The answer must consist of every line from the data that holds "output".

(Hardware design source data)
════════════════════

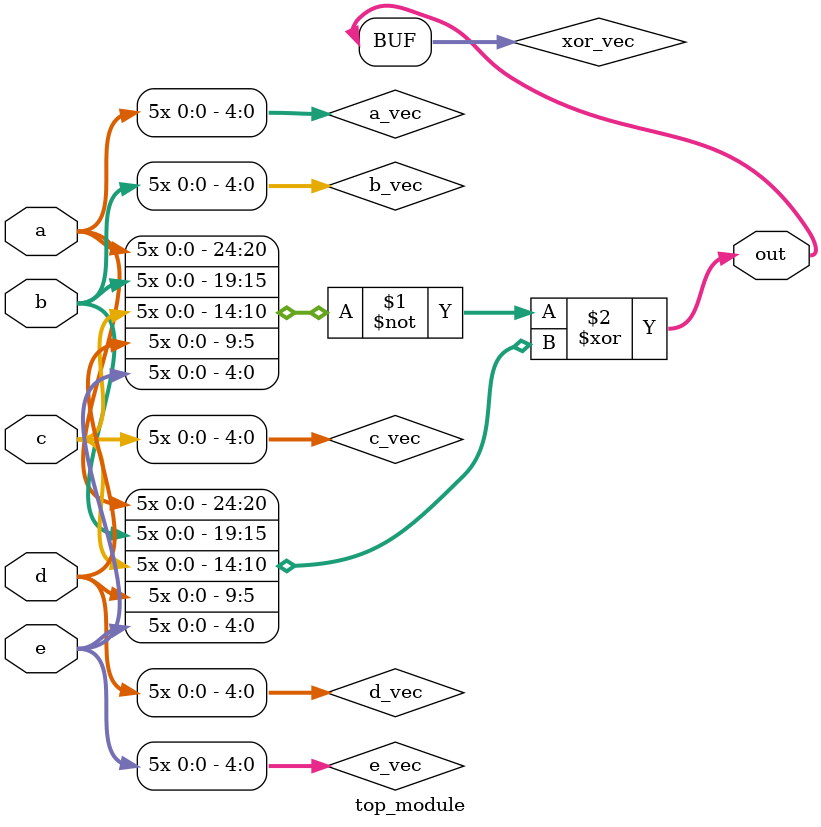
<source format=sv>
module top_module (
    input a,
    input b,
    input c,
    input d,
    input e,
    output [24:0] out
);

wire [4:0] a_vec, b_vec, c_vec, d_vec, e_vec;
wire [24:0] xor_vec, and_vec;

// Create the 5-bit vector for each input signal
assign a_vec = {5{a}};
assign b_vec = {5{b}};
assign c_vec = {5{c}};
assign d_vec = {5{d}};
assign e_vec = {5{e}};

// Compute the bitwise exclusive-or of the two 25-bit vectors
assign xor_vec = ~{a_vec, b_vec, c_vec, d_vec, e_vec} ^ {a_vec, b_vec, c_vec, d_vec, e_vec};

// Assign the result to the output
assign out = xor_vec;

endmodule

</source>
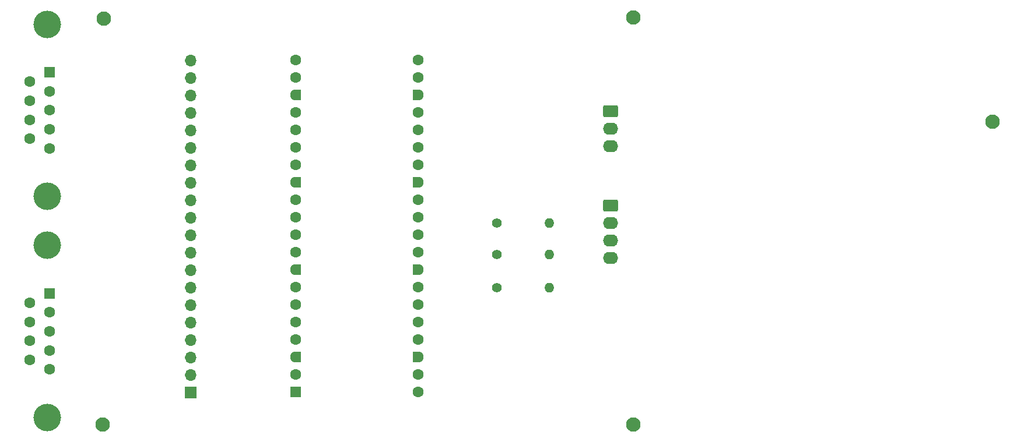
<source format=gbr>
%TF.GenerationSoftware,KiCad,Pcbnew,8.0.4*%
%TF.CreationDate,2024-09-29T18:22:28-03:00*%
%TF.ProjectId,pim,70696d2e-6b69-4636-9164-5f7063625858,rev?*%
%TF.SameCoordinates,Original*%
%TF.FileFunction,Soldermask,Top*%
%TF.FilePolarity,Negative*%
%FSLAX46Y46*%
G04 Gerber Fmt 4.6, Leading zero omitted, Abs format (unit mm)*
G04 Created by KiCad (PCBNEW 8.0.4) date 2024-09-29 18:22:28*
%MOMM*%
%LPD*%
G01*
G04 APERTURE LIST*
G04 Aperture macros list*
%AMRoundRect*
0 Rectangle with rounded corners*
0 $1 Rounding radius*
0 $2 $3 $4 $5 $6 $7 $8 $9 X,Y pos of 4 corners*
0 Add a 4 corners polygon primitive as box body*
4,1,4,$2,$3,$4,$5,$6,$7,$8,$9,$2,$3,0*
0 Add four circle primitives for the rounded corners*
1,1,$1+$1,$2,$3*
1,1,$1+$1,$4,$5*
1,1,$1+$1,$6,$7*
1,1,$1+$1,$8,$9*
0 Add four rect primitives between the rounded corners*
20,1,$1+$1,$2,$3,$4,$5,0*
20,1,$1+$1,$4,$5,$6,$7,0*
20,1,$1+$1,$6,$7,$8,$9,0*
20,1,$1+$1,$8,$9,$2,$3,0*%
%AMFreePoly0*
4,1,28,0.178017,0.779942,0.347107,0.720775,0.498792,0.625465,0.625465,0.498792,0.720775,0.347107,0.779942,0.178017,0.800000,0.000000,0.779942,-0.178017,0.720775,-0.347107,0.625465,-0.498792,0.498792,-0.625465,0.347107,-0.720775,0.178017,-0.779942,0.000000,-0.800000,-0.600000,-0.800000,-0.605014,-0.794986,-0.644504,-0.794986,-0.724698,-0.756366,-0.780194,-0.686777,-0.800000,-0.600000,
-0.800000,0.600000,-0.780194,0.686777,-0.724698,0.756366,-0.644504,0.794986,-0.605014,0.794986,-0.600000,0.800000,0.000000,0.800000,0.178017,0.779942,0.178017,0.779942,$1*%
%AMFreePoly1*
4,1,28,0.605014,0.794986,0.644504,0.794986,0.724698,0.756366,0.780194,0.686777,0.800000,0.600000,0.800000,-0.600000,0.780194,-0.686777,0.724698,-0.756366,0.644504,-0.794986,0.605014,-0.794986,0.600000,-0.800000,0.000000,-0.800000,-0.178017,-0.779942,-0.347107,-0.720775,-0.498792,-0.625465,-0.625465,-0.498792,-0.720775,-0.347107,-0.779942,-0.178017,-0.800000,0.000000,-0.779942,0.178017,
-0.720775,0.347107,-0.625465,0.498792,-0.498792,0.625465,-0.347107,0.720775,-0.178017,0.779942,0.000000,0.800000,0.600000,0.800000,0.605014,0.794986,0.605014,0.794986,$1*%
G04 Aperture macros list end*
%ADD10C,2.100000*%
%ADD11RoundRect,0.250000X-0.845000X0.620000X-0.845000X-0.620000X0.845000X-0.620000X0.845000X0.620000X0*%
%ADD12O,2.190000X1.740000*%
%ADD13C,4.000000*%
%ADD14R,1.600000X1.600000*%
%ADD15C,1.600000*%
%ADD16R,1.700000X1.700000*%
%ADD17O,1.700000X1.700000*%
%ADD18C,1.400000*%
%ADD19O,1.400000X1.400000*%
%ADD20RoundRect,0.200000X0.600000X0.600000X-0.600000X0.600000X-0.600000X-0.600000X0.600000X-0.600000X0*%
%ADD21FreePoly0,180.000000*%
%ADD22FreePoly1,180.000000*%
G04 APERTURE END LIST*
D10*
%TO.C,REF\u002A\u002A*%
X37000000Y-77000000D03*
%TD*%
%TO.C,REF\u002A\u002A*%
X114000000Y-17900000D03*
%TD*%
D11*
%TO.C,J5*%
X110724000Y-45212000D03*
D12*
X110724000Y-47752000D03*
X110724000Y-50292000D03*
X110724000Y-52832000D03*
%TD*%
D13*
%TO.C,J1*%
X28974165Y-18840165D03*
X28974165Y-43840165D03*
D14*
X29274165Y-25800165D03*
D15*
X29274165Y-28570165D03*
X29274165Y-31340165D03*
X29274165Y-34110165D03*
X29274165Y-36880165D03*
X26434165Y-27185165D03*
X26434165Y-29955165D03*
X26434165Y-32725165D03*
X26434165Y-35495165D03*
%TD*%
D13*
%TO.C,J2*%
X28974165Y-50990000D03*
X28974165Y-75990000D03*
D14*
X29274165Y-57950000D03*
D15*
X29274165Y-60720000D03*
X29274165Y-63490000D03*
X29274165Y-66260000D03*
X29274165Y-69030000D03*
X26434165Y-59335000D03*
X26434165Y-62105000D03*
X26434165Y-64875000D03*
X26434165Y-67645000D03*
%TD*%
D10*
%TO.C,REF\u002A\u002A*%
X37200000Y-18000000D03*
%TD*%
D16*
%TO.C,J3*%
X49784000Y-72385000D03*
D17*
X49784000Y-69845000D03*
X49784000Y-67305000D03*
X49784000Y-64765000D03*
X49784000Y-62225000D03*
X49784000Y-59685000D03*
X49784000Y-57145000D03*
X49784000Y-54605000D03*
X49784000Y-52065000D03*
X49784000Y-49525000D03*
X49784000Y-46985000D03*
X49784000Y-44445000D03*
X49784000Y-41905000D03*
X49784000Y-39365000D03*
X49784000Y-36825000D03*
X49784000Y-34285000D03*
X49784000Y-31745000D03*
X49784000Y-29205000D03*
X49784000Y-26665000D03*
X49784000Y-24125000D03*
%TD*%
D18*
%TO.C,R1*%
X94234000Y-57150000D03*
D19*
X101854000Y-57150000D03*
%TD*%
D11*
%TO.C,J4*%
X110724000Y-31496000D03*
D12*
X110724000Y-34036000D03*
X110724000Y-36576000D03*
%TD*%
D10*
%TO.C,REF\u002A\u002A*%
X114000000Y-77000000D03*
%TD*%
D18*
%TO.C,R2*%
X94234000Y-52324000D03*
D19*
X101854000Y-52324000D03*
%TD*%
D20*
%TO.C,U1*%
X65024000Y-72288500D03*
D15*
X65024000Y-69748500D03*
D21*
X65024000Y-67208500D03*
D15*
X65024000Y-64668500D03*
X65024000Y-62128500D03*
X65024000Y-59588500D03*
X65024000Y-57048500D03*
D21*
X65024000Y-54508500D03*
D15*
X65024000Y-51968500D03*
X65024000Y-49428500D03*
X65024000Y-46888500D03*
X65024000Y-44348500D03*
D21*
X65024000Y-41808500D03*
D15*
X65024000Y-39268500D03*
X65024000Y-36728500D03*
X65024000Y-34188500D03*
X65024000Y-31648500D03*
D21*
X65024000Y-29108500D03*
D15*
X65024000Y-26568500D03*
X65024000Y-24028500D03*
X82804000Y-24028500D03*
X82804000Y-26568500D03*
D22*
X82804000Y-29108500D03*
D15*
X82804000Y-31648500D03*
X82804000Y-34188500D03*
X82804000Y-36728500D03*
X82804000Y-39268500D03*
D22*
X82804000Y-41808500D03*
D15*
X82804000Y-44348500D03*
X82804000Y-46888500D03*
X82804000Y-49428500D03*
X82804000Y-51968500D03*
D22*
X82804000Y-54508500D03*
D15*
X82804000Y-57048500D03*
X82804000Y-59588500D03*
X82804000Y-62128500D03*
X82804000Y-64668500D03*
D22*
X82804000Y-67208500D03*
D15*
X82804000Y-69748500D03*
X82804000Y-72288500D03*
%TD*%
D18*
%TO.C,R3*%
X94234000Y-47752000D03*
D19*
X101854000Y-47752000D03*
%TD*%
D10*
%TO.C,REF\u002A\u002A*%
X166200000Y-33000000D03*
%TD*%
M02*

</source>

════════════════════

**SOLUTION FOR THIS EXERCISE**
    output [24:0] out
// Assign the result to the output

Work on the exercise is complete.